A few hours after he was sworn in as the new commissioner of the California Department of Insurance, Dave Jones said he wanted the state to make sure PPO health insurers spend 80% of their revenue on health benefit payouts.
That 80% figure is the new federal mandate, and Jones wants to make it clear to insurers that the state is going to check up on them and enforce that law, according to Janice Rocco, deputy commissioner of health policy for the DOI.
“Historically, the department has reviewed for 70% medical loss ratios in the individual market,” Rocco said. “Now that federal law meets 80% individual standards, we feel it’s important that the federal law be enforced at the state and federal level.”
Yesterday, Jones filed an emergency request with the Office of Administrative Law to establish that enforcement authority.
The OAL will open a five-day period for public comment, and is expected to rule on the request by the end of the month, Rocco said.
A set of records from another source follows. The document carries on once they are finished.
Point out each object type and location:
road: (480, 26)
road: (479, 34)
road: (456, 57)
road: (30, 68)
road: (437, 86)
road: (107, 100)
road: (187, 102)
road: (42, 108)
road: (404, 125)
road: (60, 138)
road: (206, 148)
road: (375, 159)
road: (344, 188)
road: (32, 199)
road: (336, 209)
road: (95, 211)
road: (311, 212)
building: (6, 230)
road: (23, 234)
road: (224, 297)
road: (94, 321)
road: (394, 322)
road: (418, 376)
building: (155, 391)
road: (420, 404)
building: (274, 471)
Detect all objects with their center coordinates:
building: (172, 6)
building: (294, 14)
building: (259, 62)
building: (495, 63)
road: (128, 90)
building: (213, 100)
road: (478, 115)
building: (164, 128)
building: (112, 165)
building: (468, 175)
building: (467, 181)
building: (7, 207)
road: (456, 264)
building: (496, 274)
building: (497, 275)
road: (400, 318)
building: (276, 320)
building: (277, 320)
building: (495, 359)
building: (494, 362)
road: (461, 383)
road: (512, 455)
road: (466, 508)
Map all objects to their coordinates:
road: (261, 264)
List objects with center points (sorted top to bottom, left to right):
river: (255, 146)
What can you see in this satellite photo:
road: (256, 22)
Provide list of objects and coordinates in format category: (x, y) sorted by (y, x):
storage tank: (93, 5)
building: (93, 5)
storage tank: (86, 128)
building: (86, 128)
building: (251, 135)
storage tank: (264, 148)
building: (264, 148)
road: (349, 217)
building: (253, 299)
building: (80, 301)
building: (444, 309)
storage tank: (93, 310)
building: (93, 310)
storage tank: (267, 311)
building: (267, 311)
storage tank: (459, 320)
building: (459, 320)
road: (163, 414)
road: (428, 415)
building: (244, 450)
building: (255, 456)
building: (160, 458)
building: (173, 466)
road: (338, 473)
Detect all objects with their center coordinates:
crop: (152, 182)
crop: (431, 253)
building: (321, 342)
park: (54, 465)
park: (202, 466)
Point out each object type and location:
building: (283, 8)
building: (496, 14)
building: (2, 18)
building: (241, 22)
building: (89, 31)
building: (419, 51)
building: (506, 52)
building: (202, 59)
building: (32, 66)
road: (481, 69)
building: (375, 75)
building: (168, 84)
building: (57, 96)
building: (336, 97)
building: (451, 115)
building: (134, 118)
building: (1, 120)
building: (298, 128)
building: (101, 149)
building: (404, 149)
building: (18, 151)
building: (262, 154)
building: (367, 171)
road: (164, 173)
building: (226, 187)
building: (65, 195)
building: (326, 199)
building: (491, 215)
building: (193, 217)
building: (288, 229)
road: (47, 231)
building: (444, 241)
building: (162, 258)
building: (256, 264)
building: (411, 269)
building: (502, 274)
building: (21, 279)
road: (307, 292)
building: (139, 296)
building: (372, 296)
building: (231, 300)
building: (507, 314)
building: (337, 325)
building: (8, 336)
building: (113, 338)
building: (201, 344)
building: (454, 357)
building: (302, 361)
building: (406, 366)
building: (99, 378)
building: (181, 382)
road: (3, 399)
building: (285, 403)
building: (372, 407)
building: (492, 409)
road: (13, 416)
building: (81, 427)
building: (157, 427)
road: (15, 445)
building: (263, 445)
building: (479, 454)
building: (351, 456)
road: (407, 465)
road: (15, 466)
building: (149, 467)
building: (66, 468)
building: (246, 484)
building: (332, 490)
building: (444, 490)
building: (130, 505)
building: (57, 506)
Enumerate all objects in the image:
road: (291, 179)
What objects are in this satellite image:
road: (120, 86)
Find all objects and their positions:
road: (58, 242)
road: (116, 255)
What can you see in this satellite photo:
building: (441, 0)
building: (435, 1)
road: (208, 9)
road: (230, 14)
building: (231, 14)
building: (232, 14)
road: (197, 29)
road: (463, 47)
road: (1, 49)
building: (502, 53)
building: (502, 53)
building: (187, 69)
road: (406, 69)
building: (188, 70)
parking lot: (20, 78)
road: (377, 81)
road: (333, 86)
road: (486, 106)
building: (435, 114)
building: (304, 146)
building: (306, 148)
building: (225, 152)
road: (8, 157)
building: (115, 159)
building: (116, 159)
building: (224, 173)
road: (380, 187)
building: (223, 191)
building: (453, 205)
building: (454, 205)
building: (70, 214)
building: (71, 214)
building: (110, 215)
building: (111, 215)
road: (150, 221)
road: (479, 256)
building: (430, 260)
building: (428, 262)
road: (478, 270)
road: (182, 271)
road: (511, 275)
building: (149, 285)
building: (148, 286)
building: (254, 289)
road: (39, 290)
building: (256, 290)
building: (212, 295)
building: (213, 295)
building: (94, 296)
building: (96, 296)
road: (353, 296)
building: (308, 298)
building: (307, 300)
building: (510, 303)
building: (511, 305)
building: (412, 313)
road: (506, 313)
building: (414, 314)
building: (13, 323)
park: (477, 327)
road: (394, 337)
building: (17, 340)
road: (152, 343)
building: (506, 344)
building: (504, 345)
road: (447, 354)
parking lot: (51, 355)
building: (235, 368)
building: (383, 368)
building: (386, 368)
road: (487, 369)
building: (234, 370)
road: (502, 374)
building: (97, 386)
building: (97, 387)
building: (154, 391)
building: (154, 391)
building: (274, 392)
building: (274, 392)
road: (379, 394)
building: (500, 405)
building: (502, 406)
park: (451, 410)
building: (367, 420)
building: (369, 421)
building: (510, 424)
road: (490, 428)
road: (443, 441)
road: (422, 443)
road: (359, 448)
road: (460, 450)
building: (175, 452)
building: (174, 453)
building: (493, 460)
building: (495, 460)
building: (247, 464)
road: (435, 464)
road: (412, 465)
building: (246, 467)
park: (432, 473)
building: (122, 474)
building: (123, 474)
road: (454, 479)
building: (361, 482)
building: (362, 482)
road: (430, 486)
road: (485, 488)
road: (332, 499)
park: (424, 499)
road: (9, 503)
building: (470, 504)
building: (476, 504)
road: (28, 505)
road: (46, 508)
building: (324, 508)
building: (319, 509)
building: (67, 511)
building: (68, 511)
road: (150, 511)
Insurers in California will conduct their own review of the plan and submit their opinions during that comment period, according to Anne Eowan, vice president of government affairs for the Association of California Life and Health Insurance Companies.
Insurers question the need for an emergency ruling and they’re concerned that state regulations might be inconsistent with federal rules, Eowan said.
“In general, our member companies are committed to complying fully with federal health reform and have taken great measures to meet any and all of the new rules being implemented and promulgated at both the state and federal level,” Eowan said.